Work item ->
Please repeat the records exactly, keeping the pictures out.

[Rendered page images]
━━━━━━━━
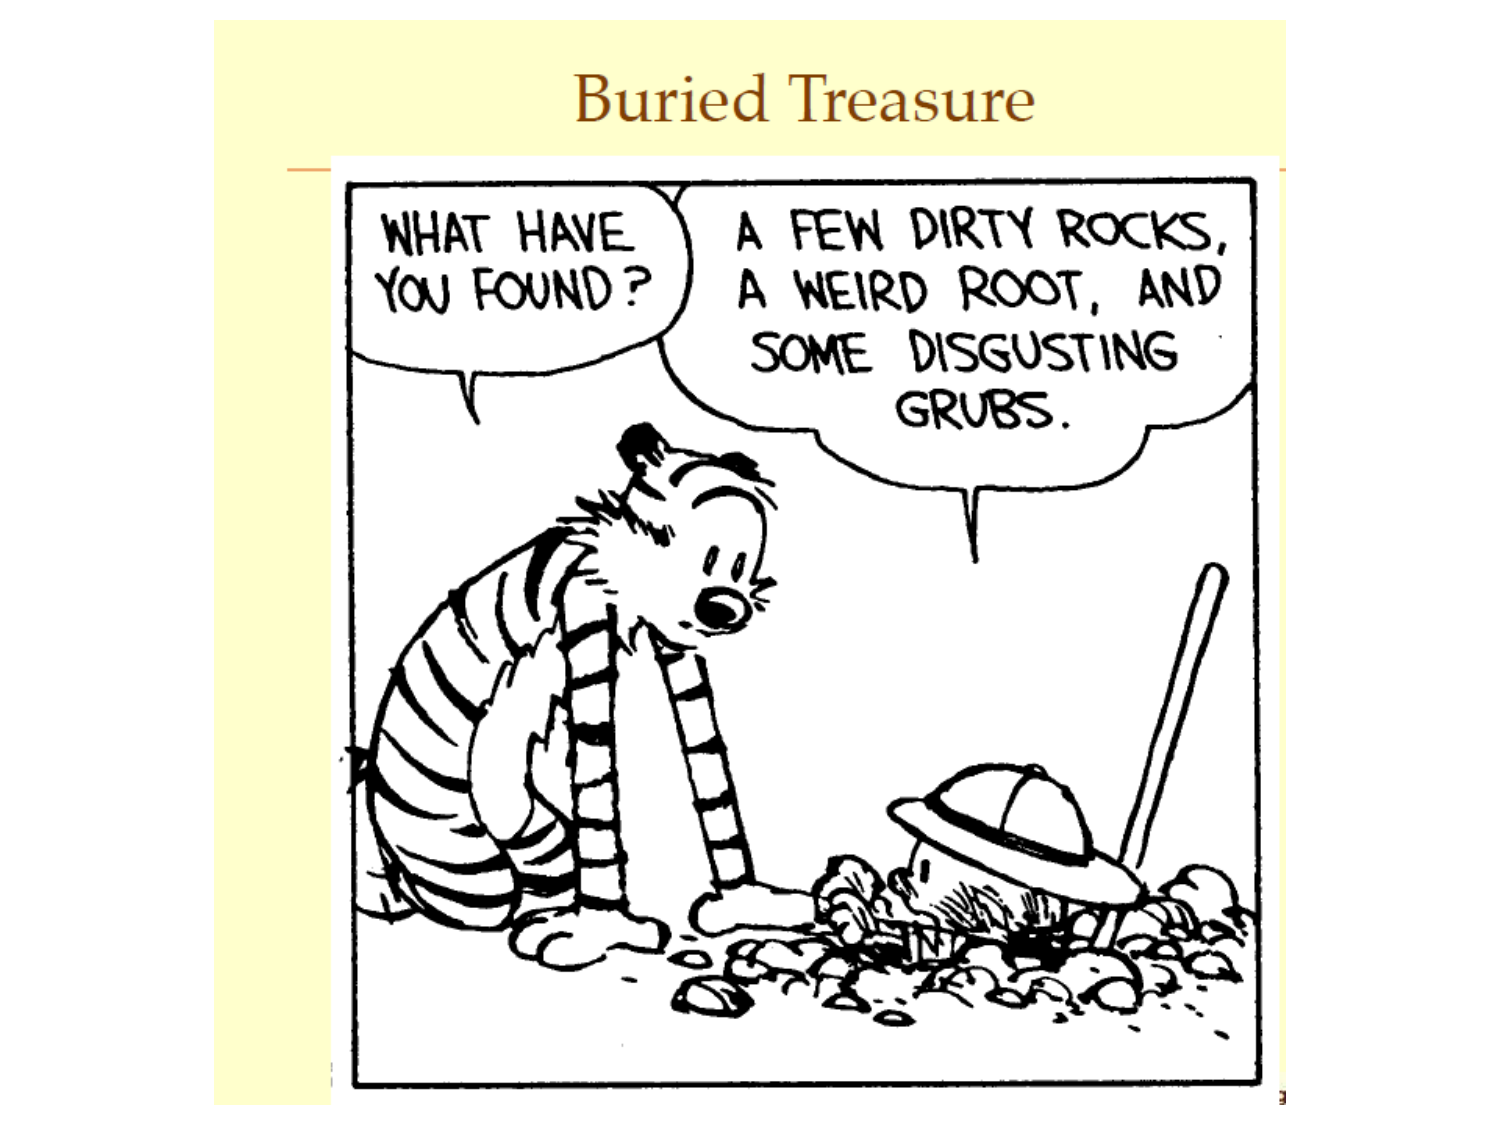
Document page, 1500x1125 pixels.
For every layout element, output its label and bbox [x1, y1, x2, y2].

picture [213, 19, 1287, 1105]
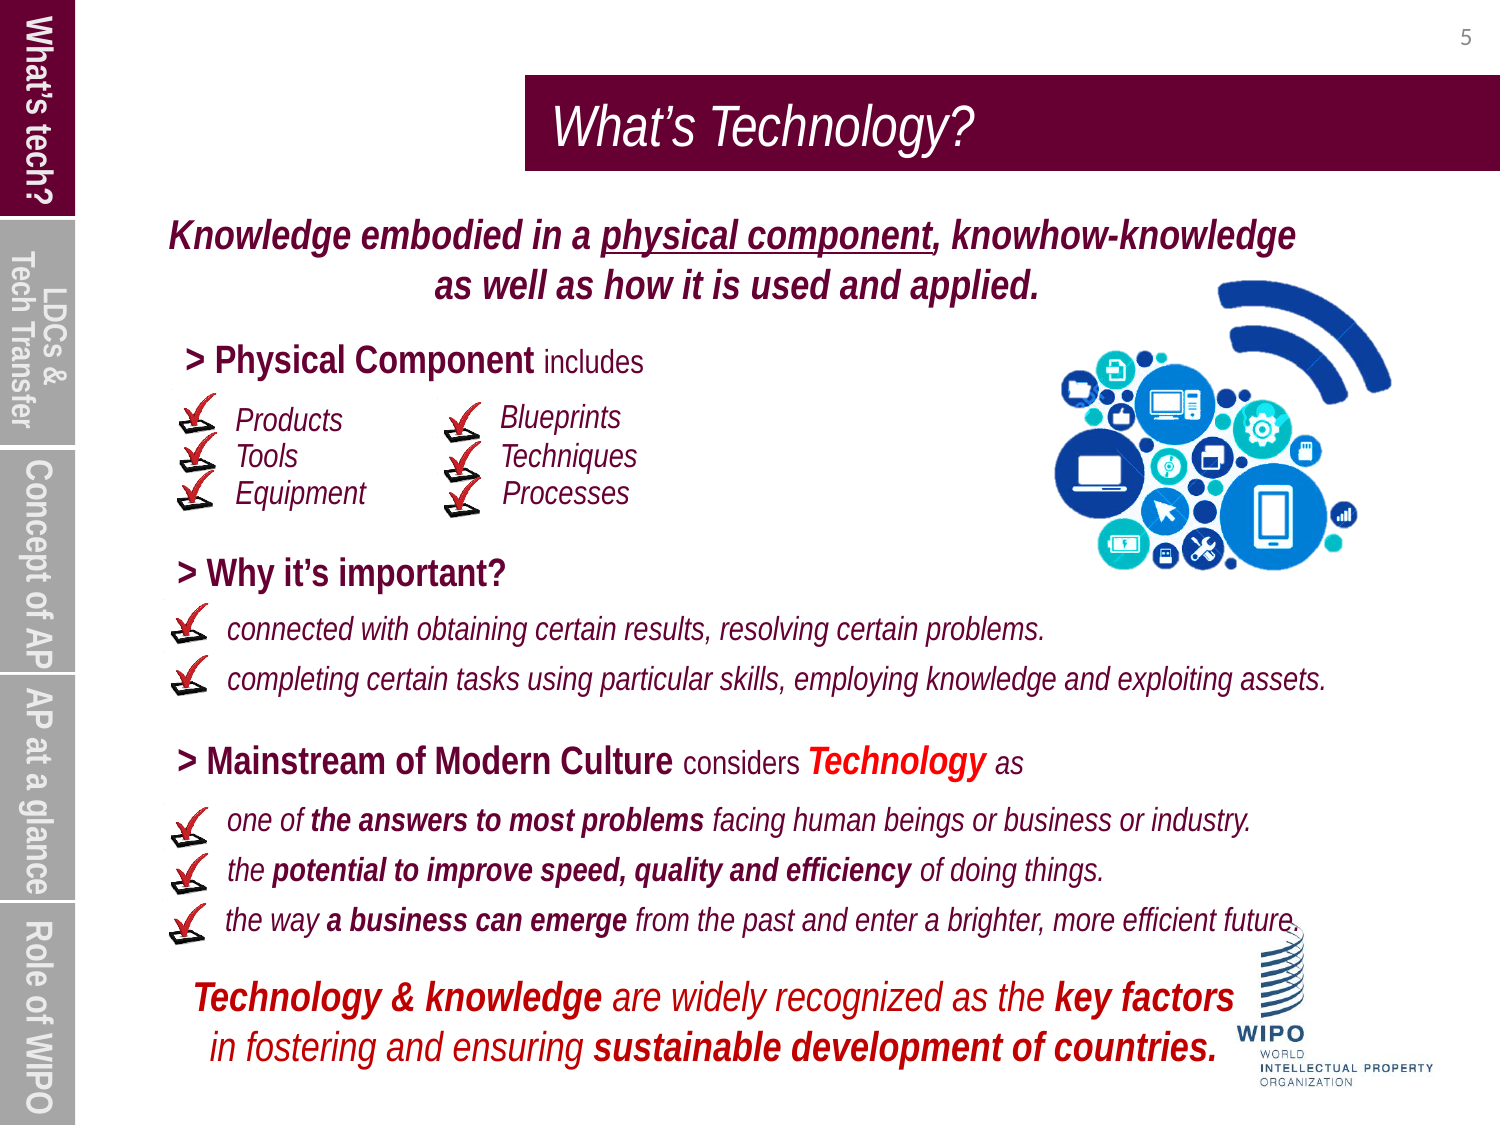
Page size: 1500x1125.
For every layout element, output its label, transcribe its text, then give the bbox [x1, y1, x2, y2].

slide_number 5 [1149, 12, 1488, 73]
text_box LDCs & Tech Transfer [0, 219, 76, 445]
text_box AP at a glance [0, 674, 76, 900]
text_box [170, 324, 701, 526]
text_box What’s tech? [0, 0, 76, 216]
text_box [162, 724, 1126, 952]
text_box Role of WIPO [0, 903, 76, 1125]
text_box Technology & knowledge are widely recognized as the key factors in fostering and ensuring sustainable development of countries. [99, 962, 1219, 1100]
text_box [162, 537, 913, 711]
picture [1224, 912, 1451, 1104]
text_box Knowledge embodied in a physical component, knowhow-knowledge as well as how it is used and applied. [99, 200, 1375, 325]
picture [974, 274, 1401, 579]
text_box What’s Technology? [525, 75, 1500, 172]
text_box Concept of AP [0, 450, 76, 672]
━━━━━━━━
Result of the exercise ->
Document page, 1500x1125 pixels.
For every layout element, output its label and bbox [x1, y1, x2, y2].

picture [213, 19, 1287, 1105]
Page size: 1500x1125.
For every layout element, output its label, transcribe its text, then give the bbox [x1, y1, x2, y2].

slide_number 5 [1149, 12, 1488, 73]
text_box LDCs & Tech Transfer [0, 219, 76, 445]
text_box AP at a glance [0, 674, 76, 900]
text_box [170, 324, 701, 526]
text_box What’s tech? [0, 0, 76, 216]
text_box [162, 724, 1126, 952]
text_box Role of WIPO [0, 903, 76, 1125]
text_box Technology & knowledge are widely recognized as the key factors in fostering and ensuring sustainable development of countries. [99, 962, 1219, 1100]
text_box [162, 537, 913, 711]
picture [1224, 912, 1451, 1104]
text_box Knowledge embodied in a physical component, knowhow-knowledge as well as how it is used and applied. [99, 200, 1375, 325]
picture [974, 274, 1401, 579]
text_box What’s Technology? [525, 75, 1500, 172]
text_box Concept of AP [0, 450, 76, 672]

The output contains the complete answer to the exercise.